# [Document passage]
===============

Gamers aren't rushing to buy AMD's Radeon RX 6500 XT despite better availability

When you have a whole 2 3070tis to sell, it's not hard to surpass that number.
[HEADING=2]AMD’s Radeon RX 6500 XT is the Bestselling GPU in Germany[/HEADING]

The 'real world' 3070ti number was 190 units, so not a bad showing.

If you want to talk numbers, the 280 6500 XTs sold was 32.7% of all Radeon cards sold that week; this gives the 6500 XT mindshare - which, after all, is what AMD desperately needs after the beatdown it got from the media. If AMD can't gain sufficient mindshare at the top of the graphics card market, why not start at the entry level with available cards and build the mindshare from there.

When one considers the 6500 XT die size:107mm2, that would be 500 chips per 300mm wafer at 90% yield. If 500 wafer starts per month is assumed, that would be 250K chips. If it takes 3 months to manufacture, that's 2.25M in the first year and 3M thereafter, which would certainly feed the supply-side beast. If a 2022 15M unit volume is assumed, that 3M would be 20% of that amount and is around what AMD's discrete graphics market share is today. So not a bad strategy to not only gain mindshare, but increase marketshare as well.

When we look at the 3050 and its humongous 276mm2 die, its manufacturing numbers for the same wafer starts and yield would be clearly less: 936K for the first year and 1.248M thereafter - so AMD's volume for its entry level card would be 2.4x greater.

Because the 3050 die is so big, does anybody seriously believe that Nvidia would prioritize production to compete with AMD? I really don't think so as the graphics giant could make far more profit by selling those dies for higher margin cards, which is Nvidia's typical playbook. So, this explains in today's market why the 3050 is sold out and the 6050 XT isn't.

===============

Decide whether each statement below agrees with the post on AMD's Radeon RX 6500 XT. Answer each with yes or no, followed by the words from the post that settle it.
(a) The 6500 XT die measures 107mm2.
(b) 190 units of the 6500 XT were sold that week.
(c) Nvidia could earn more profit by selling the 3050 dies for higher margin cards.

# [Information provided]
===============

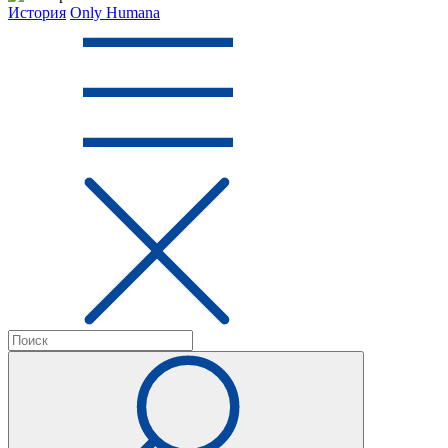
История
Only Humana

===============

# [Response area]
(a) Yes: "the 6500 XT die size:107mm2"
(b) No: "the 280 6500 XTs sold was 32.7% of all Radeon cards sold that week"
(c) Yes: "the graphics giant could make far more profit by selling those dies for higher margin cards"